Task instructions: What lines in the records below contain the string "COBALT"? Copy every one.

[Records excerpted from a collection]
Content starts
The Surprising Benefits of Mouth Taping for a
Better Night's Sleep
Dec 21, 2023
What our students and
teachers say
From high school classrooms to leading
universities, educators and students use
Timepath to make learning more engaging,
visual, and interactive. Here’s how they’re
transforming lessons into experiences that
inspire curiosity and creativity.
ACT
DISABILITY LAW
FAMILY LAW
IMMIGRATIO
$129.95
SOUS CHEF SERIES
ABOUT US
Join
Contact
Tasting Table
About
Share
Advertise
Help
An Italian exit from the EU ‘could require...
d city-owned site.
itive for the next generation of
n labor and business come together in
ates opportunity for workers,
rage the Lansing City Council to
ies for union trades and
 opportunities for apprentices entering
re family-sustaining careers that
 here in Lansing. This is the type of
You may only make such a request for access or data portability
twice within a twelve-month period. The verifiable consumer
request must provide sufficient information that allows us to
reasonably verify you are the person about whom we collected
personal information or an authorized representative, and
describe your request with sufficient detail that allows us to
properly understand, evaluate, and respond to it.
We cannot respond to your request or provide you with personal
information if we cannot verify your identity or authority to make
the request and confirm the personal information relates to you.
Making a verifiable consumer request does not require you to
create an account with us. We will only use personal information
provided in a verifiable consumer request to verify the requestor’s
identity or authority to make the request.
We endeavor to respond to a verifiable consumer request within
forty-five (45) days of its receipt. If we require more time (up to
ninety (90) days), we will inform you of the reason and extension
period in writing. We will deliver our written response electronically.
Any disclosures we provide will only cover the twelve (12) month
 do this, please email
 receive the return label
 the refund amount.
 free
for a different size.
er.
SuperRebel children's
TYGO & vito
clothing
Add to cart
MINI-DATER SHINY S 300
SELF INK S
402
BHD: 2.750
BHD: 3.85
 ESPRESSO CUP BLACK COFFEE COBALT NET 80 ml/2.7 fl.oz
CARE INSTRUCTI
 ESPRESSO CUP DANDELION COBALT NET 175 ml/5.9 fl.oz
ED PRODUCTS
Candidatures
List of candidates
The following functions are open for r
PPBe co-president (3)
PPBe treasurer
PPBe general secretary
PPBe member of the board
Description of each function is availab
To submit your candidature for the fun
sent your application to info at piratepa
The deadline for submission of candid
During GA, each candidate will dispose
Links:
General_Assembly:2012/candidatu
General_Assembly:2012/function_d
Content ends
Your solution:
 ESPRESSO CUP BLACK COFFEE COBALT NET 80 ml/2.7 fl.oz
 ESPRESSO CUP DANDELION COBALT NET 175 ml/5.9 fl.oz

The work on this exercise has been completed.